If you’ve ever been to an LGBT-related event in Sacramento, chances are you’ve caught a glimpse of the Capitol City Sisters. Donning religious-inspired garb, heavy white makeup and glamorous glitter beards, they have a tendency to turn heads. More than just dragged-up nuns though, the Sisters are a nonprofit organization that seeks to spread love, communicate safe-sex practices and promote queer visibility. They are one of many houses stemming from the San Francisco-based Sisters of Perpetual Indulgence, the original queer order of nuns founded in 1979. While a couple of attempts were made to form a chapter in Sacramento, it wasn’t until 2013 that a fully professed house took off. Initially founded by five members, it’s gone through some flux, but community interest and membership has started to grow. With the purpose of building up the community around them, the Sisters have raised money for several locally based institutions, including the Lavender Library, Sunburst Projects and the River City Food Bank. SN&R chatted with Abbess Defiance Royale, one of the founding members and the director of the nonprofit group, to learn more about the Sisters and their role in the community.
What is the mission of the Sisters?To promulgate joy and expiate stigmatic guilt. We commit ourselves to public service, loyalty and devotion to our house, our sisters, to the Order as a whole and to the community that we serve. It’s fun to glam up and throw jewels and makeup and crazy costumes on and go out there and have a good time, but that’s not the point. The point is that we are out there to communicate a message: If we can do all this craziness and manifest—when we put on the face and go out into the community, we call that “manifesting”—if we can put all this on and put ourselves out there in the community like that, then you can be whatever you are. You can manifest your real and true self out there in the community without shame, without guilt and without reservation.

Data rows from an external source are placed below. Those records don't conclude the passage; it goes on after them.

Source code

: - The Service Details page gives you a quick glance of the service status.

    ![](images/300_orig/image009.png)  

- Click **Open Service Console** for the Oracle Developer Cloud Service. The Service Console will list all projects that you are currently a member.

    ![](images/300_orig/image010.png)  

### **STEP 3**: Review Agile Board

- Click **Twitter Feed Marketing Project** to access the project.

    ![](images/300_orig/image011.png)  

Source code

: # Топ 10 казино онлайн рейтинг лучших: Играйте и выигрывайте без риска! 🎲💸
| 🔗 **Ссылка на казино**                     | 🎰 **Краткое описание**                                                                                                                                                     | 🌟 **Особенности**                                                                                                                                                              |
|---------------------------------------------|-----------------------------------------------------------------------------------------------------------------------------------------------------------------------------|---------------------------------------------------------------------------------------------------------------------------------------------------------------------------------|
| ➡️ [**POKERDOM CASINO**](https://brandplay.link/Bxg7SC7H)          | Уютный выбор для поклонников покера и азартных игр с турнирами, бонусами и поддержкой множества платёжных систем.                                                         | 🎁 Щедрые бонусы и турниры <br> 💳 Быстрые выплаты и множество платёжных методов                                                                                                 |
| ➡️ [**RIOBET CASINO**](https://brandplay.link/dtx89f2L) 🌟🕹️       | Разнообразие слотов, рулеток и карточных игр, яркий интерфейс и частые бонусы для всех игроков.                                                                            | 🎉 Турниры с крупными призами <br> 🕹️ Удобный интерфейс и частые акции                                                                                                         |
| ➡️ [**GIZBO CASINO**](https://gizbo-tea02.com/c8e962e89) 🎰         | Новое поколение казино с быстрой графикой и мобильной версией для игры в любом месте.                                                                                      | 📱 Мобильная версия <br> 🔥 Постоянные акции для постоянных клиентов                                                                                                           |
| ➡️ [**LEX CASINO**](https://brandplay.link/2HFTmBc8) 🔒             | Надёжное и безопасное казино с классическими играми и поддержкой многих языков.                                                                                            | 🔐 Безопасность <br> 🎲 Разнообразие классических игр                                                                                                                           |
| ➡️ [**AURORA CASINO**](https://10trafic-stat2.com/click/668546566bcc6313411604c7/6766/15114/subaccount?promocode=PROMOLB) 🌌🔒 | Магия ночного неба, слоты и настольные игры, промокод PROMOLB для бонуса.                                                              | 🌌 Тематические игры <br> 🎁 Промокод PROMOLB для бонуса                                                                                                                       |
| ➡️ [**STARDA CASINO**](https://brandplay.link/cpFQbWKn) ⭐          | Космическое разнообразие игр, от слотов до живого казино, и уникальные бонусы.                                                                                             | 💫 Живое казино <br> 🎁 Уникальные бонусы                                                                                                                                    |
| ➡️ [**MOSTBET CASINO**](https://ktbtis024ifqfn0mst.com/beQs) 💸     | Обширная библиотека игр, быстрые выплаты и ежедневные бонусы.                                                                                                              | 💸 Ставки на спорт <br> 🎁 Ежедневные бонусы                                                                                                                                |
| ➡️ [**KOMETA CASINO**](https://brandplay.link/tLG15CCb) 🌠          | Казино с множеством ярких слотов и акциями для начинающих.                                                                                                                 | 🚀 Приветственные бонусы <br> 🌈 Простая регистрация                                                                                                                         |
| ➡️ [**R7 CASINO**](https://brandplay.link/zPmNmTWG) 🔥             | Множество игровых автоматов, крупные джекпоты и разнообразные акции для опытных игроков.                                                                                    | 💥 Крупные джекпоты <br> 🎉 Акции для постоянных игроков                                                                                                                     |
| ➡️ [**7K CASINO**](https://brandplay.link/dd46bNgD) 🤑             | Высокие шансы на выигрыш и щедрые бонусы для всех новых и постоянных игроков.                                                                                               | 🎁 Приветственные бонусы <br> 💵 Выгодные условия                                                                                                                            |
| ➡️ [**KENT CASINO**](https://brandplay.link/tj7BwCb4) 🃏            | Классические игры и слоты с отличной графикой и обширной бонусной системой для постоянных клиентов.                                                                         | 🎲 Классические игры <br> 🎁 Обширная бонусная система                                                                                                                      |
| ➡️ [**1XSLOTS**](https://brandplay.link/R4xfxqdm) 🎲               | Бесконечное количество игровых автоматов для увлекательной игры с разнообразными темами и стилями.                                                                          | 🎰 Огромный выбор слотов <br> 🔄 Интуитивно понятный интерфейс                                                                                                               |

Why did you decide to be a Sister?
I was really frustrated by the [LGBT] community in Sacramento because it was very, very segregated … I wanted to do something. I wanted to be involved in the Sacramento community somewhere, but I couldn’t find a place where I fit. I’m not a leather person. Physically, I’m kind of a bear but I just didn’t want to hang out at the Bolt every night; there’s more to life than that. I’m not a drag queen, I’m never gonna fit in with the [Imperial] Court, but I can as a sister. I can do all of those things as Sister Defiance Royale. It created a venue for me to be able to interact with everybody … At the same time, it gave us as a group the opportunity to reach out to these groups to build a little bit more community and participate in each other’s events.
What’s the origin of your name?
I was talking to somebody at work one day, and purple is my favorite color, and we were talking about purple, and she was like, “Yeah, that’s the color of defiance! The color of royalty,” and this and that, naming off different attributes of the color purple and I thought, huh, “Defiance Royale.” That name just sort of came.
What types of events do the Sisters put on?
We recently started what we’re calling “Sister Social.” It’s geared toward the working professional. That’s sort of the target audience. People that work at the Capitol, the state workers, the professional crowd. They may not want to go hang out at the bar, but if you put on a cocktail party they’ll come. … It’s a social thing, and it’s also a fundraiser for a designated charity. … Another event that we’ve done every year is a summertime event called “Chunky Dunk.” We rent out one of the city pools for the night and we host our own private party. It’s intended to be a body positive event where, regardless of who you are and what you look like, you can come out to the pool and you can have a good time.
What’s the religious connection about?
The original Sisters took on this persona as a joke to begin with, but they maintained it because of, for lack of a better word, the torture that the Church has promulgated on the LGBT community since forever. Just like a lot of people have reclaimed the word “queer” and made it their own, the Sisters did the same thing with this religious iconography.
What’s most rewarding about being a Sister?
I think it’s the same answer as to why I became a nurse—in my real life I’m a registered nurse. I get to see a difference made in not only the community as a whole because of the work that the Sisters do, but all the way down to the individual. I can’t tell you how many times I’ve had somebody come up to me while I was in face and just spill their guts. They need someone to hear them. They need someone to not judge them for whatever it is that’s on their heart, and just to listen and offer some comfort. If I can take that burden off of somebody for a few minutes, and they can feel better and laugh and have a good time with the Sisters and forget about all that baggage that has been weighing on them all week long, then you see that burden lift off these people when they interact with us.